Requests:
1. In the adsorption methods passage, at what operating voltage were all EDX scans obtained?
2. Please carry on the adsorption methods passage from its final sentence.

Document:
SEM-EDX analysis was carried out on a Hitachi SU8010 Scanning Electron Microscope equipped with 170 mm² Ultim max Energy Dispersive Detector from Oxford instruments. All EDX scans were obtained at an operating voltage of 17 kV. AZTEC 4.3 data acquisition software was employed to obtain the EDX patterns.

For the surface area (SA) determination of the TMC materials in their dry state, an ASAP 2020 surface area and porosity analyzer with N₂ as the backfill gas at −196.2 °C (BET surface area determination) was employed. To investigate the surface area or accessible surface area for dye adsorption in water, PNP solutions with variable concentrations ([PNP] = 2 to 16 mM) were used; 10 mg of each adsorbent material was added to 10 mL to shake in glass vials at 23 °C for 24 h. Then, aliquots of supernatant solution were centrifuged for 1 h before absorbance measurements. The uptake of PNP by the TMCs was measured at pH 8.5 (50 mM sodium bicarbonate buffer) and 508 nm [20,21].

2.4. Isotherm Studies

For the P_i or As_i adsorption experiments, 10 mg of each material was added to 10 mL phosphate stock solution with the P_i or As_i concentration ranging from 50 ppm to 500 ppm and 1000 ppm at pH 6.3–6.7. After the samples were shaken at 23 °C for 24 h, the equilibrium P_i concentration in the solution was measured using the acquired vanadate-molybdate reagent, while the As_i concentration was determined via the prepared solution as outlined in the Supplementary Material (SM). After the reaction with the reagent, the solution absorbance was measured using a SPECTRONIC 200E spectrometer (Thermo Scientific, Waltham, MA, USA) at 720 nm for P_i and 900 nm for As_i [22,23].

Q_e was estimated using Equation (1) where Q_e (mg/g) is the equilibrium uptake, C_o (ppm) and C_e (ppm) are the initial and equilibrium anion concentration of the solution, m (g) is the adsorbate weight and V (L) is the solution volume. The Sips model (Equation (2)) was fit to calculate the phosphate isotherm parameters [24].

$$Qe={\displaystyle \frac{\left(C_0-C_e\right)*V}{m}}$$

(1)

The Sips isotherm is defined by Equation (2), which can account for Langmuir and Freundlich isotherm behaviour under certain limiting conditions [25,26,27]. When n = 1, the model describes Langmuir behaviour, whereas Freundlich behaviour occurs when $K*C_e^n$ << 1. Q_e (mg/g) and C_e (mg/L (or ppm)) represent the equilibrium concentration of adsorbate in the adsorbent phase and the concentration of adsorbate in the liquid phase, respectively. Therefore, the adsorption isotherm parameters will be calculated via the Sips isotherm model in Equation (2). K is the Sips isotherm constant, and n (dimensionless) is an exponent term that provides a measure of the surface heterogeneity of the adsorption sites present on the adsorbent’s surface. Particularly, a value of n closer to 1 reflects adsorption onto a homogeneous surface, while deviation away from 1 reflects adsorption onto heterogeneous surface sites [28].

Data provided:
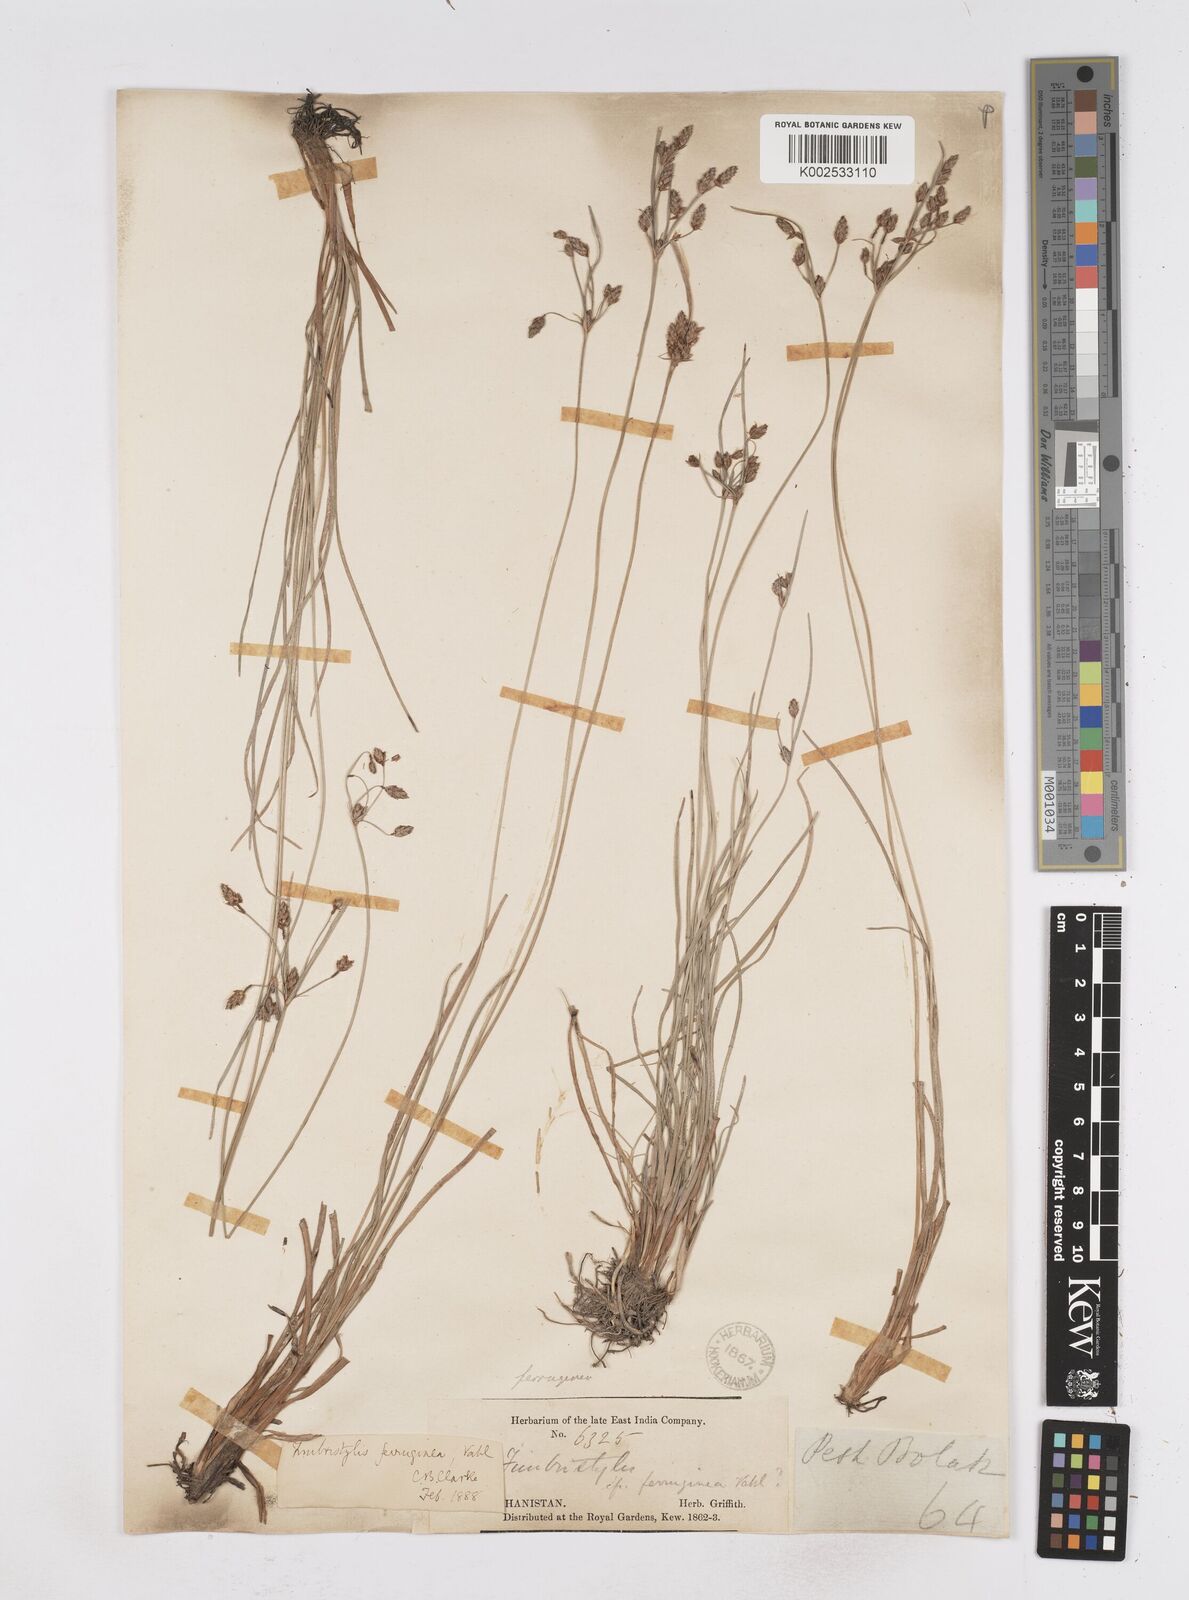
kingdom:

Answers:
1. 17 kV

2.
$$Qe={\displaystyle \frac{Q_{max}*K*C_e^n}{1+K*C_e^n}}$$

(2)

2.5. Selectivity Studies

To evaluate the uptake selectivity toward arsenate (As_i) in the presence of orthophosphate (P_i), 10 mg adsorbent was combined with 30 mL solution (8-dram vial) and shaken for 24 h at 295 K. The single analyte solutions were ca. 20–23 mg/L of either As_i or P_i, or their binary mixtures (As_i + P_i). The P_i concentration was determined via ion chromatography (IC). A Thermo Scientific Dionex Integrion HPIC system with a Dionex AS-DV autosampler, a Dionex IonPac AS18 column (4 × 250 mm), and a Dionex ASRS 300 400 suppressor column was used. Eluent was provided via KOH Dionex EGC-KOH II (23 mM) cartridge. Data analysis was performed via Chameleon software. A 7-anion standard mixture (fluoride, chloride, nitrite, nitrate, bromide, sulphate, phosphate) was used, while the As_i concentration was estimated via spectrophotometry [23].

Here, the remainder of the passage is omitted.